With respect to therapy, complete surgical excision (total omentectomy) is the recommended treatment of primary omental tumors. Even when peritoneal implants are present, omentectomy appears to improve survival significantly. Solid omental tumors can also manifest rapidly because of bleeding or intestinal infarction, requiring emergency surgery.

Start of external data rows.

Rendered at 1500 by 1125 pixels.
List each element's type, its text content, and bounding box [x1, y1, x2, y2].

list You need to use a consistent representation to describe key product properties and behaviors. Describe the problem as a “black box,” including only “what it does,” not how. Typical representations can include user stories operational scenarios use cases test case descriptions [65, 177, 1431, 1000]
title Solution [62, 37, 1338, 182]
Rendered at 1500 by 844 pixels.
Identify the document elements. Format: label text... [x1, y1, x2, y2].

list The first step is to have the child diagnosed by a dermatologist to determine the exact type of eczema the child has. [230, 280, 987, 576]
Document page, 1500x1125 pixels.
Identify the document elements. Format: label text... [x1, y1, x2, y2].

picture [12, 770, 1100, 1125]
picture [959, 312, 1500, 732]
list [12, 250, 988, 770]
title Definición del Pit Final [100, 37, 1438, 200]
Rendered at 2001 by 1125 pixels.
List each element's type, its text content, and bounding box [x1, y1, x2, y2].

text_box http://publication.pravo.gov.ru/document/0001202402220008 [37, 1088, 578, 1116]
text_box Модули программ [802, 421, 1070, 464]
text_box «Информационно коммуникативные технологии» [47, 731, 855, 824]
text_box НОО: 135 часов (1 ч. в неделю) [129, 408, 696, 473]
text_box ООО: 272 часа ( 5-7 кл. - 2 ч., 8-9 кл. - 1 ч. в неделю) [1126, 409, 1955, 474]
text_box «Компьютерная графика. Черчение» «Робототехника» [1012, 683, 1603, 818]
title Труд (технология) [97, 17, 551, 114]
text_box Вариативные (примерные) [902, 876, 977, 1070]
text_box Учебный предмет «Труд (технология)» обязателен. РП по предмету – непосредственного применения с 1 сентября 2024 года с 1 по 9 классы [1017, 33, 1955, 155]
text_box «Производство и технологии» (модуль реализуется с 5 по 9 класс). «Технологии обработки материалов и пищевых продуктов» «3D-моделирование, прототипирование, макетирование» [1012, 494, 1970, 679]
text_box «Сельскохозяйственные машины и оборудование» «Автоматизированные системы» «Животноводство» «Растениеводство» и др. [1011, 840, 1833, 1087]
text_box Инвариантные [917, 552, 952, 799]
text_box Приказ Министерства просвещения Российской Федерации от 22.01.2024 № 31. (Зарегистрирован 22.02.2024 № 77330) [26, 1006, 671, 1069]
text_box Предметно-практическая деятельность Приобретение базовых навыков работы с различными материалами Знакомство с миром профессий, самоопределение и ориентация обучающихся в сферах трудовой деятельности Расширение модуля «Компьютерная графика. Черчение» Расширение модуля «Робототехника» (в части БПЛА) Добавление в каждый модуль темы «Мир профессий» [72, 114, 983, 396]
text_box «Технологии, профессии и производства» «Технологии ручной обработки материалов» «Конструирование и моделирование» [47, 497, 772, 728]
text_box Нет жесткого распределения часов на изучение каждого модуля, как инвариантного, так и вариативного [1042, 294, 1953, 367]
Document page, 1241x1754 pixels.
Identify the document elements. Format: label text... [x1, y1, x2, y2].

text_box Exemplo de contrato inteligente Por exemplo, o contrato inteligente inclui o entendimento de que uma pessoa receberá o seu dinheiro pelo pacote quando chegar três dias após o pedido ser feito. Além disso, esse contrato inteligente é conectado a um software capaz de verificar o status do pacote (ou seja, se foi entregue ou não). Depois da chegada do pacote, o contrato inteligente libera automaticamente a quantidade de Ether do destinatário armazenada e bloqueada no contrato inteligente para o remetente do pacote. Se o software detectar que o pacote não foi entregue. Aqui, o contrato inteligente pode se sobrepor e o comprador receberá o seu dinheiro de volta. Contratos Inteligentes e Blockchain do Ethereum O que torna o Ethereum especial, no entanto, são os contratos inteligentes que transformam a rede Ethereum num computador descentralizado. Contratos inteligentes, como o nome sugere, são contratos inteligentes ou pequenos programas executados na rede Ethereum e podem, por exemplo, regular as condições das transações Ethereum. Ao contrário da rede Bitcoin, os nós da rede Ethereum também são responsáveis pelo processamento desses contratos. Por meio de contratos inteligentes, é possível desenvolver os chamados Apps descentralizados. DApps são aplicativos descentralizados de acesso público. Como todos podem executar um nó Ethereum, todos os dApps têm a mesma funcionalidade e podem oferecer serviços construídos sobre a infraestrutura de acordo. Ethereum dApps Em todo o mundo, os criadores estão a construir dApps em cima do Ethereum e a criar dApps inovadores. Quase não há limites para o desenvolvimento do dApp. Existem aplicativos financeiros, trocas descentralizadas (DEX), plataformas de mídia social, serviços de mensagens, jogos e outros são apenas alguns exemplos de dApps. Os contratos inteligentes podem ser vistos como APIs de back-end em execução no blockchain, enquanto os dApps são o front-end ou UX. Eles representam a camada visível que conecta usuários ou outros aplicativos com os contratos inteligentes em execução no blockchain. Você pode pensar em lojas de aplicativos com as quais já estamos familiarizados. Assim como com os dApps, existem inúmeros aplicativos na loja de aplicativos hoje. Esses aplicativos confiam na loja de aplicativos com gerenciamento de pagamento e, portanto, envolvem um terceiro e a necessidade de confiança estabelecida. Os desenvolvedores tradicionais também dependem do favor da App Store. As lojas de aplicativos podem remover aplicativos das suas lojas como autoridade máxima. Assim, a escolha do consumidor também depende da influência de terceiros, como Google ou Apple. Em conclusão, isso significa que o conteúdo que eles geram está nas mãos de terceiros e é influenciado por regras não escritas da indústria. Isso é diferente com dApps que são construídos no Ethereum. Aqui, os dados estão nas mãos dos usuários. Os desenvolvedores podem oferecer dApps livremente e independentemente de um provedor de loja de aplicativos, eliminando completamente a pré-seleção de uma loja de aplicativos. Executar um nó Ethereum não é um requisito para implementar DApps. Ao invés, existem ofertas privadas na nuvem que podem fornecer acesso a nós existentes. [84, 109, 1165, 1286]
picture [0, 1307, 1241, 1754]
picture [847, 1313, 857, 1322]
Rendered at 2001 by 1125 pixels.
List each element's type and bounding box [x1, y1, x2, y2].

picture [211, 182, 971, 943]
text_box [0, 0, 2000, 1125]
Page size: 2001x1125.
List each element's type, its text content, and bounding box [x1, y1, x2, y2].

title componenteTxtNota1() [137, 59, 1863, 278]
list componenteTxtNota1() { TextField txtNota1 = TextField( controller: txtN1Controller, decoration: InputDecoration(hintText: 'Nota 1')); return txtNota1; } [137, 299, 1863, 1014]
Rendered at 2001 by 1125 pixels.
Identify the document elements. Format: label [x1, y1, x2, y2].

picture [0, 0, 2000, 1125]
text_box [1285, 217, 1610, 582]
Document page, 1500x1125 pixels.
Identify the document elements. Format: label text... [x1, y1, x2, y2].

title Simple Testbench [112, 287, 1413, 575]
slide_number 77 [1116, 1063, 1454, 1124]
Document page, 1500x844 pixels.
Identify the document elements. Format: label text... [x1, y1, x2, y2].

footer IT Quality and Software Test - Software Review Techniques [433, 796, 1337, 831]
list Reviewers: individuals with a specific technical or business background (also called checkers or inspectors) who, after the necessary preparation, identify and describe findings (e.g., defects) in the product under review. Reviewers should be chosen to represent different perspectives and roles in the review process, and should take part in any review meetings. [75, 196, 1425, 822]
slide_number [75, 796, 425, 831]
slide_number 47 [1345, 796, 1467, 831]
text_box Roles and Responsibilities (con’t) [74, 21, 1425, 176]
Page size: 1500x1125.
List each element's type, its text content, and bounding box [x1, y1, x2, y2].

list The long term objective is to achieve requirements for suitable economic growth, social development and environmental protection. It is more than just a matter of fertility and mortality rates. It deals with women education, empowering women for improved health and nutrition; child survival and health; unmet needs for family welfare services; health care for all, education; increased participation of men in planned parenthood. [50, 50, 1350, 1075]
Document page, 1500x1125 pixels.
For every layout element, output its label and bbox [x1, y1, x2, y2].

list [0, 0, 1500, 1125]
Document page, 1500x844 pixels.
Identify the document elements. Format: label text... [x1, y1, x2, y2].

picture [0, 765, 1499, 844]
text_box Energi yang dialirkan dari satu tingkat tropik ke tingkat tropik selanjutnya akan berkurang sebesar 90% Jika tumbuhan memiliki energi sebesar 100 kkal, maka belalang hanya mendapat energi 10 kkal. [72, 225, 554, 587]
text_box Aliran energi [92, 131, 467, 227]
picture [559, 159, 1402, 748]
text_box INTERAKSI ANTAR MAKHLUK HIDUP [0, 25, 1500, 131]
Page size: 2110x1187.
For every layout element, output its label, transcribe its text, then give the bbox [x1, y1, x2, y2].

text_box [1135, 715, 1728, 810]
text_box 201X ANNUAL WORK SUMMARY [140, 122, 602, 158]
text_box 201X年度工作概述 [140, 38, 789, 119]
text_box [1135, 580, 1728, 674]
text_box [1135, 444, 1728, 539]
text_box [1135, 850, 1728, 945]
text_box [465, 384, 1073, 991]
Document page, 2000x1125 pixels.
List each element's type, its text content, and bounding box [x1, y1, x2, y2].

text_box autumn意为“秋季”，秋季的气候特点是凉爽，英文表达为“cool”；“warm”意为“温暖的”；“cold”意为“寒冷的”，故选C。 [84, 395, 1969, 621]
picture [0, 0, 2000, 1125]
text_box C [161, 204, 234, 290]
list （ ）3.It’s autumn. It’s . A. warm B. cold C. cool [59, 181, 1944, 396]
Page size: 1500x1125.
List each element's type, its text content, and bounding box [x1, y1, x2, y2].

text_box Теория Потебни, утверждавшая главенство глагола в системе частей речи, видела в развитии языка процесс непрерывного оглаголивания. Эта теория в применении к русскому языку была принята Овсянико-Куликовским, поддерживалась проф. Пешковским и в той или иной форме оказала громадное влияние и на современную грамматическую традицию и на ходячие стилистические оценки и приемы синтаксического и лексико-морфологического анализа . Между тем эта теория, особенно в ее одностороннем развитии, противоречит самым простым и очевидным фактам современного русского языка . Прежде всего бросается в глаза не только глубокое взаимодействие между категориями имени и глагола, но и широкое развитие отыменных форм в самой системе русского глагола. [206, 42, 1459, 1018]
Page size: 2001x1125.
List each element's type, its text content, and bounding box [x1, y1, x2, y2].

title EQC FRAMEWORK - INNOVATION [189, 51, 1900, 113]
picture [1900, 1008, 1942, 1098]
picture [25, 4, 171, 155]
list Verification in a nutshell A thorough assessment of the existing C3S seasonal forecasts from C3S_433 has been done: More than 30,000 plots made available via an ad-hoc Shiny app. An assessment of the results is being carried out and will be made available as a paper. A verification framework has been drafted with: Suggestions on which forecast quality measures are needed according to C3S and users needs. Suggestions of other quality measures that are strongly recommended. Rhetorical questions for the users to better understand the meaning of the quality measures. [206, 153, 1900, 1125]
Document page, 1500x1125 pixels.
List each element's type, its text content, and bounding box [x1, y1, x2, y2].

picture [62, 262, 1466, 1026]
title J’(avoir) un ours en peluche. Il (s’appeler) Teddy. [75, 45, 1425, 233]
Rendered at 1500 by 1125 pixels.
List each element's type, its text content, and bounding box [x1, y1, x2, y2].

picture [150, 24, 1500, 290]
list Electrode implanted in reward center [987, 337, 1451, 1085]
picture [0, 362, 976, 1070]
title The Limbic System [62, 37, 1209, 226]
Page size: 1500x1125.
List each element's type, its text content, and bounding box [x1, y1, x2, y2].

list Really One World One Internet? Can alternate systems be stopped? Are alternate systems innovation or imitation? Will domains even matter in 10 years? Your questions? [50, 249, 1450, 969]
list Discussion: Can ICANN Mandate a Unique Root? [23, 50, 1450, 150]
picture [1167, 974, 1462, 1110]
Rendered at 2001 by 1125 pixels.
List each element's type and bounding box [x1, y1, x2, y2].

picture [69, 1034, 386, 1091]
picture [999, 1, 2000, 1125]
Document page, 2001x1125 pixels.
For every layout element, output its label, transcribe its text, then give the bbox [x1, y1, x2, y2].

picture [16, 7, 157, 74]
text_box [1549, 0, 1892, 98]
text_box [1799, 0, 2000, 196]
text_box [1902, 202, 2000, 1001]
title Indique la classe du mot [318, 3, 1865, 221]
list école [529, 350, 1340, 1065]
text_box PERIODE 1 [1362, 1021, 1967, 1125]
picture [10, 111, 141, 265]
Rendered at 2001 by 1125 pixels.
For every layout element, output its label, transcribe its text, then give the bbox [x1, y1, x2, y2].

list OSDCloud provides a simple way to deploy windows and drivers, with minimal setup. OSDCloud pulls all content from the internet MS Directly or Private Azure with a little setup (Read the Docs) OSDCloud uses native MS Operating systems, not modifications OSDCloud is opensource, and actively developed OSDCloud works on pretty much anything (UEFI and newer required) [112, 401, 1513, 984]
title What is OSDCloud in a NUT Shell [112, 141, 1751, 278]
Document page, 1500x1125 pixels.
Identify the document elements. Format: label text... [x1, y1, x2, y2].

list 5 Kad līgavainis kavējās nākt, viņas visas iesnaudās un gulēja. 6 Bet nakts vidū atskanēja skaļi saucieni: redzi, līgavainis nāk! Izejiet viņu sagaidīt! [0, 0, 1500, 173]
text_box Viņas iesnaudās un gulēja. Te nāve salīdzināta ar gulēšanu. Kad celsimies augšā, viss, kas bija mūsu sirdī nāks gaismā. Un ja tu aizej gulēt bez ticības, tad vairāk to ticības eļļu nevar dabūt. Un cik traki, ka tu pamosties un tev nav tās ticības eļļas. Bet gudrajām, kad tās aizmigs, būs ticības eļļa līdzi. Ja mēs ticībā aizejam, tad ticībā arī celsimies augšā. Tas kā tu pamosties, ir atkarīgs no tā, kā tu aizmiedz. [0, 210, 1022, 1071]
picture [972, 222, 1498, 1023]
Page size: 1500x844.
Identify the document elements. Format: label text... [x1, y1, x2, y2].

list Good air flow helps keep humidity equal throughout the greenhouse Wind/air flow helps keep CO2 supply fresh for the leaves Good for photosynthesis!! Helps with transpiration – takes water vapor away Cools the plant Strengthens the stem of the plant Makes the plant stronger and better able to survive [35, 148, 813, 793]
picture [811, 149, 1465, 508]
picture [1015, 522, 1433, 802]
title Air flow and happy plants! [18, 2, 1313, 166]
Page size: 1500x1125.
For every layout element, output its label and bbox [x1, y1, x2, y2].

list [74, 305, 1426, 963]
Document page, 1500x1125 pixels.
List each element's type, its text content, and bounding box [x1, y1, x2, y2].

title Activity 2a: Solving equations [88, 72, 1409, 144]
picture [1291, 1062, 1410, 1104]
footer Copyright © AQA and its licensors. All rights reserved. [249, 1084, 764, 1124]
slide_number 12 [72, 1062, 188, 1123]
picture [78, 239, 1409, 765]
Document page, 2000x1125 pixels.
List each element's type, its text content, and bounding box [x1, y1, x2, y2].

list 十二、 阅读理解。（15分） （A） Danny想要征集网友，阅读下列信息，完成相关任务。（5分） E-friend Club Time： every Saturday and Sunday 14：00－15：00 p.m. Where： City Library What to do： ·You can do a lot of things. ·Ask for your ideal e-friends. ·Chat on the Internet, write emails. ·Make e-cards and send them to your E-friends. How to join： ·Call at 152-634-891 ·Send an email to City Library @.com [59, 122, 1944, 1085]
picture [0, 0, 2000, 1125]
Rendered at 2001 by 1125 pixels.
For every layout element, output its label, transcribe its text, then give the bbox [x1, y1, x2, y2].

Absolute contraindications for surgical resection include inability to safely resect the tumor because of local invasion.

Complications

Most of the surgical procedures do not involve intestinal resections or resection of major organs. As a result, expected postoperative complications mirror those of other clean abdominal procedures. If intestinal resection is performed, the rate of infectious complications increases similar to that of clean-contaminated procedures. Other possible complications include bleeding, pancreatitis, bowel obstruction, and intestinal ischemia.

Long-Term Monitoring

Recommendations for the follow-up care of patients with solid omental tumors have not been established. Because recurrences and metastases can occur more than 20 years after primary treatments for sarcomas, the authors recommend long-term follow-up care for these patients.